Eid

Why give an Eidee when you can give an Eid gift?

It is narrated by Aisha, may Allah be pleased with her, that Prophet Muhammad, peace and blessings be upon him, said: "Exchange presents with one another, for they remove ill feelings from the hearts" (Tirmidhi). 

The dollar bills kept rolling in. Some gave me fives, others tens, and others still, twenties. I just kept adding them to my stash. It was Eid after all, and I was getting my Eidee. 

Eidee, in some Muslim cultures, is money given as a gift to children on Eid instead of a presen. 

For me, growing up, Eid was a day to dress in fancy clothes, pray in a big hall, maybe go to someone's house or invite someone over, and then collect the same bills (minus inflation) year after year and later give them to my parents. 

As a child, I had no value for the bills. While the initial excitement of getting $10 and $20 at that age is fun, it eventually wears off. In the end, they're just pieces of paper with dead presidents or prime ministers on them. 

Getting an Eidee instead of an Eid gift didn't scar me emotionally, but Eid became another day of the year, as opposed to the festive occasion it is supposed to be. It's just easier to pull out cash instead of spending tiring hours hunting for gifts. But there are definite advantages to giving a gift to a child instead of Eidee. 

First, when children see their non-Muslim friends and classmates receiving gifts on the holidays, specifically Christmas, there is a potential to feel left out. Gift-giving allows the child to show and tell their friends about what they received during Eid. This also provides an excellent opportunity to explain what Eid is and the importance of the day for Muslims, even kids. 

Next, giving a gift indicates you felt they were important enough to merit the time and trouble it took to find something appropriate. 

Third, younger kids value tangible gifts over cash. They will remember the gift longer than the money you may have given them. However, Eid gifts should not become a competition amongst parents and children for the latest expensive toy. Allah does not love extravagance. "And give to the kindred his due and to the Miskeen (poor who beg) and to the wayfarer. But spend not wastefully (your wealth) in the manner of a spendthrift. Verily spendthrifts are brothers of the devils, and the Devil (Satan) is ever ungrateful to his Lord" (Quran: 17:26 and 27). 

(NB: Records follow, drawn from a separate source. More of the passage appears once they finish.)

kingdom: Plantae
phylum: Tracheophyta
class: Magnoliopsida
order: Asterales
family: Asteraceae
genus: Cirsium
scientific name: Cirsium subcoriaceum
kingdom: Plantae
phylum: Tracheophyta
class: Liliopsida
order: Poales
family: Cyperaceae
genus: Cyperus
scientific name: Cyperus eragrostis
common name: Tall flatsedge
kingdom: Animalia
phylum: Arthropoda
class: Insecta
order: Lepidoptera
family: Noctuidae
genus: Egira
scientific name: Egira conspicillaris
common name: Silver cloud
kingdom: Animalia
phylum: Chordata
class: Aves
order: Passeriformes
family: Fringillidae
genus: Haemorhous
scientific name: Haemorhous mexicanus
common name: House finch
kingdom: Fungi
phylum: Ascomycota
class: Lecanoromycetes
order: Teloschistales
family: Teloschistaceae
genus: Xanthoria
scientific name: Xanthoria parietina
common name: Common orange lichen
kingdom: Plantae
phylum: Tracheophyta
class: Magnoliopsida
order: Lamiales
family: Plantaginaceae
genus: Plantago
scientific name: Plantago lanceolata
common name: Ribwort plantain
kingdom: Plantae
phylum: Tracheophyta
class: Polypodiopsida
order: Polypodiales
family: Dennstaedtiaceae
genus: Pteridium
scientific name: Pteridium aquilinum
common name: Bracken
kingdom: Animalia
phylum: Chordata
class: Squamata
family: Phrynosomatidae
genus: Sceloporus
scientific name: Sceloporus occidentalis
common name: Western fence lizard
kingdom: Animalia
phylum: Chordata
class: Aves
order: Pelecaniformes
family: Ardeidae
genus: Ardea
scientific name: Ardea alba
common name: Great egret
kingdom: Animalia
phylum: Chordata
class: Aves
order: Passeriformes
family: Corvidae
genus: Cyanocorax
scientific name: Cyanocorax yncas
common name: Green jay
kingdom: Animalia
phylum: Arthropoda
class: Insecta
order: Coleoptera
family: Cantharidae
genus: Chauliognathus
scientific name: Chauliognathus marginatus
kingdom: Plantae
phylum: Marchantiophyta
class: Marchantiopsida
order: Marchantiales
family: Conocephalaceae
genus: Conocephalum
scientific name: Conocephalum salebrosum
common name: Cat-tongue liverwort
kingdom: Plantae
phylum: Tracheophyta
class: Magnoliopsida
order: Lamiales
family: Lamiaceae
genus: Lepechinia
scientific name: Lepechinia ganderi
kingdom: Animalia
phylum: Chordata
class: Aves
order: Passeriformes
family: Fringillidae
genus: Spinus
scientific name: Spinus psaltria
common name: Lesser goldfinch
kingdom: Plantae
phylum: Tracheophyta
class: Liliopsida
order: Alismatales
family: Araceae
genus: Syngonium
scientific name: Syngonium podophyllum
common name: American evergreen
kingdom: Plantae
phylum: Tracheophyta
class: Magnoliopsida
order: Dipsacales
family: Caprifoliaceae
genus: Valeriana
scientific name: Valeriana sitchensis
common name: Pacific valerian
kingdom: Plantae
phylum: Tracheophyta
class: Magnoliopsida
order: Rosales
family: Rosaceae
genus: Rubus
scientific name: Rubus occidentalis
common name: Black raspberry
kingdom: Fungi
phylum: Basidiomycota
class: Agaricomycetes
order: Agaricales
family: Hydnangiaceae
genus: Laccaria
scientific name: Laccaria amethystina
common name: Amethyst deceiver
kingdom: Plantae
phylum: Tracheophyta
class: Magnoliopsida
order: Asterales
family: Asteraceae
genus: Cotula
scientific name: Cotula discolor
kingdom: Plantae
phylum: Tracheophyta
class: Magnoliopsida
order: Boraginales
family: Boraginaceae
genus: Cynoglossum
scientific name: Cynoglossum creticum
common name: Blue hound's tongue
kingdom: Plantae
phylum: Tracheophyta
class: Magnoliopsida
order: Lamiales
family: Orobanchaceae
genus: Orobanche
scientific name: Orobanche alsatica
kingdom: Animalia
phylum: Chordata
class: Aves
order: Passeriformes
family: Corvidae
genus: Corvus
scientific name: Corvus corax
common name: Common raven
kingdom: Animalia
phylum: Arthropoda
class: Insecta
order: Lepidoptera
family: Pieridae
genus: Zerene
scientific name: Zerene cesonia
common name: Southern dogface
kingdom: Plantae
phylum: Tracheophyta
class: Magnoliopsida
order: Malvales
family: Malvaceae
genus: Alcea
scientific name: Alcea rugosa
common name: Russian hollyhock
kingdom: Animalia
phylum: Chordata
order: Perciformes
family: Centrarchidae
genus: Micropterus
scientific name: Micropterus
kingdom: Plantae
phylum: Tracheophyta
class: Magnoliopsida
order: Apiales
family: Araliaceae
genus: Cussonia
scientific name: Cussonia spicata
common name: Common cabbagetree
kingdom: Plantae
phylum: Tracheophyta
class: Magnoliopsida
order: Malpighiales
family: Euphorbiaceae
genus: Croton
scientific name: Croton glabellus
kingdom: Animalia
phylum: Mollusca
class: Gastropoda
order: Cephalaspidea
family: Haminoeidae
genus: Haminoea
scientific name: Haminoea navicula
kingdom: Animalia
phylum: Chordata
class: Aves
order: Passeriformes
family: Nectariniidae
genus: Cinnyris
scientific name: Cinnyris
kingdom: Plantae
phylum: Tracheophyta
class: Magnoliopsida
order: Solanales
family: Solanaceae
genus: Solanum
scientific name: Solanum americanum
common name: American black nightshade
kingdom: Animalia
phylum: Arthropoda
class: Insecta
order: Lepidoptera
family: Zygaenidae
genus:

Also consider this Hadith in Muslim. Abu Huraira related that the Prophet said: "Three things please Allah and three displease Him. It pleases Him that you should worship Him without associating anything with Him and that you should hold fast to the rope of Allah all together without being divided. It displeases Him that you should indulge in much talk and much asking and in wasting money." 

Our spending must be moderate, and in line with what we can afford. Having to take on a second job or borrow money to buy presents, as is the case with some people when it comes to Christmas shopping, reflects an unhealthy and dangerous attitude towards gift-giving. 

You may think it's too late to get Eid presents for the kids now. No problem. Start saving and planning for next Eid. Then when you've given that special child or children in your life their gift, watch their faces and compare: Which made them happier, the well-thought out gift they wanted, or the ten dollars it took you seconds to whip out of your wallet

Comments

I do agree that a giftcan out weighs money, if that is what the child sees at an early age. In my community I had the children to make gifts for parents and friends to show that they can give as well as receive. Also last year one of the older children approached me asking for money this took me by surprise. I ask he is this proper he say, he was told to ask for what he wanted.